18 of 287 comments (clear)

  1. Cool by Rik+Sweeney · · Score: 1, Insightful

    That'll please everyone trying to download the latest version of Ubuntu. Just to make sure this doesn't happen in the future I'll hammer the server directly.

    But enough of my whining, Prison Break was on last night...

    --
    Summation 2
  2. He compares it to a phone call.... by OctoberSky · · Score: 5, Insightful

    I compare it to paying a gym membership, heading towards the treadmill only to be stopped by a trainer and told there is someone on it already. You look, see no one is on it, ask again and are allowed to use it. Sometimes the trainer comes over and tells you that you have to get off for someone else. Everytime you get off, no one else gets on. So you have to restart your workout whenever the trainer asks.

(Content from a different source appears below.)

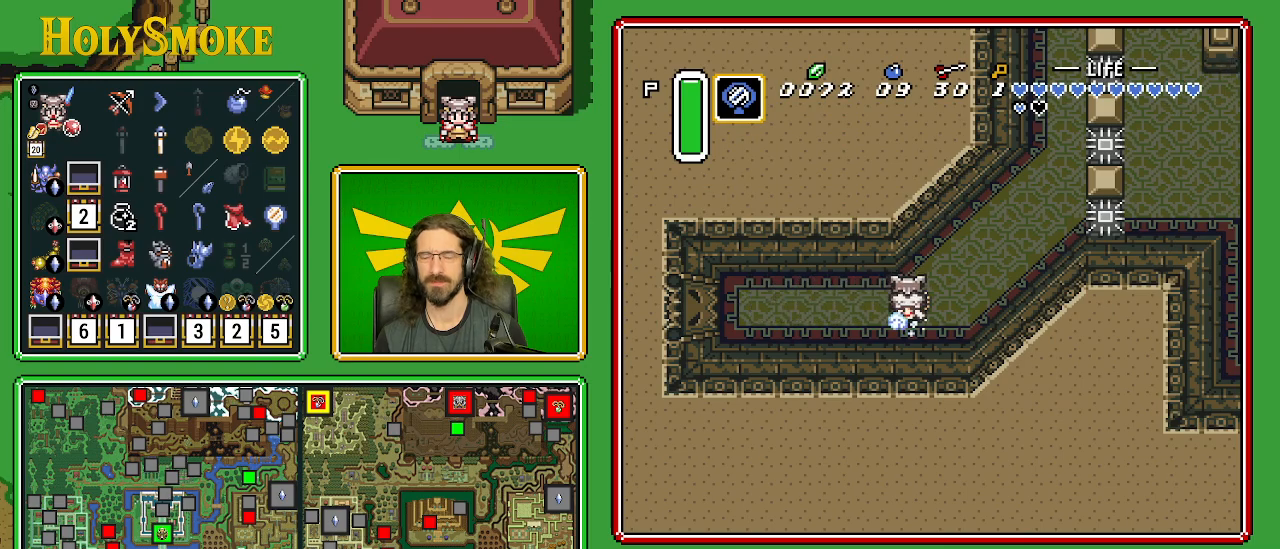
{"buttons": [], "events": [[300, "A", "up"]]}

    1. Re:He compares it to a phone call.... by rtb61 · · Score: 4, Insightful
      I see it more like a courier. You call a courier, put you package in the van and away it goes travelling down a Comcast owned toll way. Along they way a bunch of Comcast hijackers jump out from behind a bush, pull the van over, grab your package and throw it into a ditch. The van driver informs you your package has been dumped, doesn't tell you exactly why, and you have to call another courier a hope this time the package makes it.

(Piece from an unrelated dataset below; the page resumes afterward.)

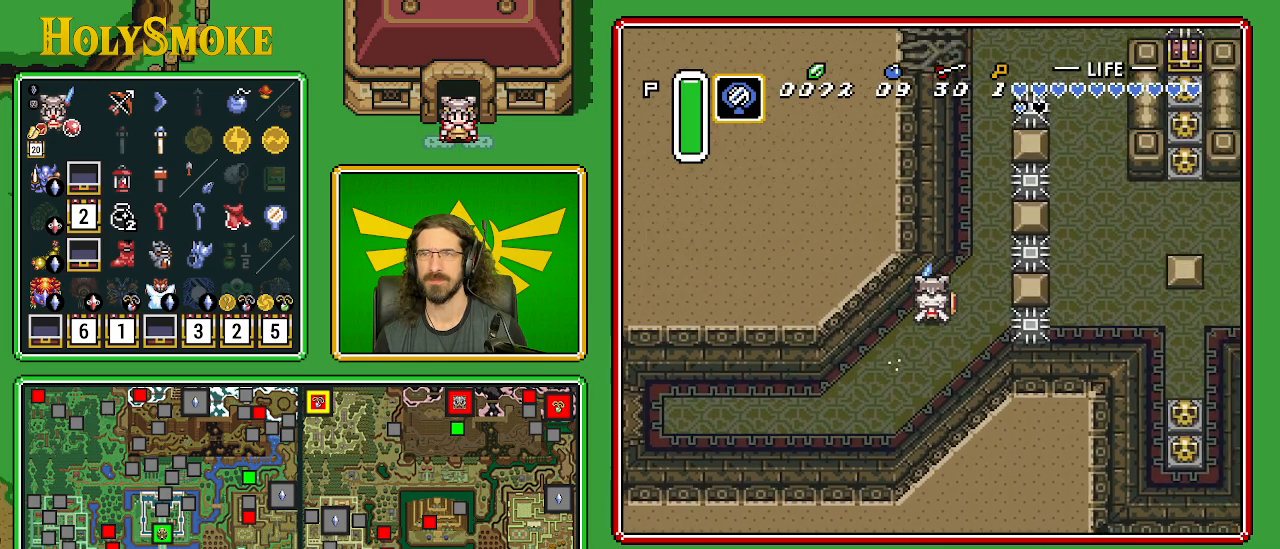
{"buttons": [], "events": []}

      By the way, you get charged each and every time the courier drives on the Comcast toll way, even when the additional traffic is as a result of their, fraudulent actions. The actions are fraudulent because, it is costing you in additional computer time, in additional energy usage, in your lost time and of course additional traffic charges (all traffic counts especially when unlimited, ain't really unlimited).

      --
      Chaos - everything, everywhere, everywhen
  3. Makes me wonder by The-Ixian · · Score: 3, Insightful

    if they are simply port blocking or doing deep packet inspection. If it is the former I would think it would be pretty easy to circumnavigate...if it is the latter....then I suppose SSL would be the solution.

    --
    My eyes reflect the stars and a smile lights up my face.
    1. Re:Makes me wonder by Anonymous Coward · · Score: 3, Insightful

      SSL isn't going to protect against a man-in-the-middle attack unless you're verifying certificates. That means web pages are likely safe from manipulation by some intelligent equipment in the middle, but it seems unlikely that bittorrent nodes have certificates signed by a CA (otherwise, the device in the middle can just make its own self-signed cert as needed and you'll never know).

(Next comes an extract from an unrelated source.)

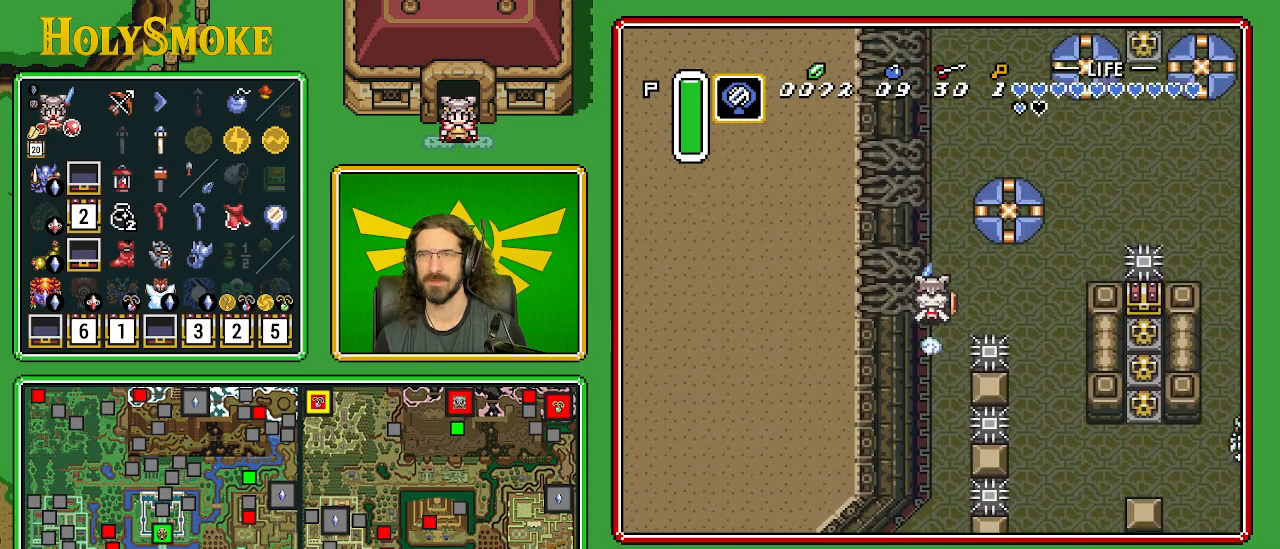
{"buttons": ["DPAD_RIGHT"], "events": [[83, "DPAD_RIGHT", "down"]]}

      I'm pretty sure that equipment already exists which can do that for encrypted bittorrent traffic.

    2. Re:Makes me wonder by BosstonesOwn · · Score: 2, Insightful

      To make a point in spite of killing my ability to mod, what happens when they just start wiping out encrypted packets next ? One cable started throttling encrypted traffic as well and basically killed vpn for every one.

      The idea f this being a cat and mouse game should be absurd , they should stop mangling any data and design capacity to handle this issue. Move on to docsis 3.0 and then keep the uploads where they are , maybe see if bonding upstream channels are possible to loosen the network up a little.

      The thought I have to play cat and mouse to help FOSS community when seeding debian torrents, just pisses me off. I pay for the high speed tier and I help the community with a service I paid for. To me this sets a dangerous precedence and it could make this an option for other companies who don't want to develop their networks to deal with the coming generation of applications that may need more bandwidth. When they start breaking protocols but leave spambots and bot nets alone I have a real issue.

      --
      This package Does Not Contain a Winner
    3. Re:Makes me wonder by Andy+Dodd · · Score: 2, Insightful

      I agree.

      What the Comcast rep is describing in the article sounds like QoS - Any time there's a queue in a router somewhere, BT traffic goes to the back of the line. The end result is that if the network is being heavily used for other more latency/bandwidth critical uses, BT slows down, but if you use BT at 4 AM when no one else is using the network it'll be nice and fast.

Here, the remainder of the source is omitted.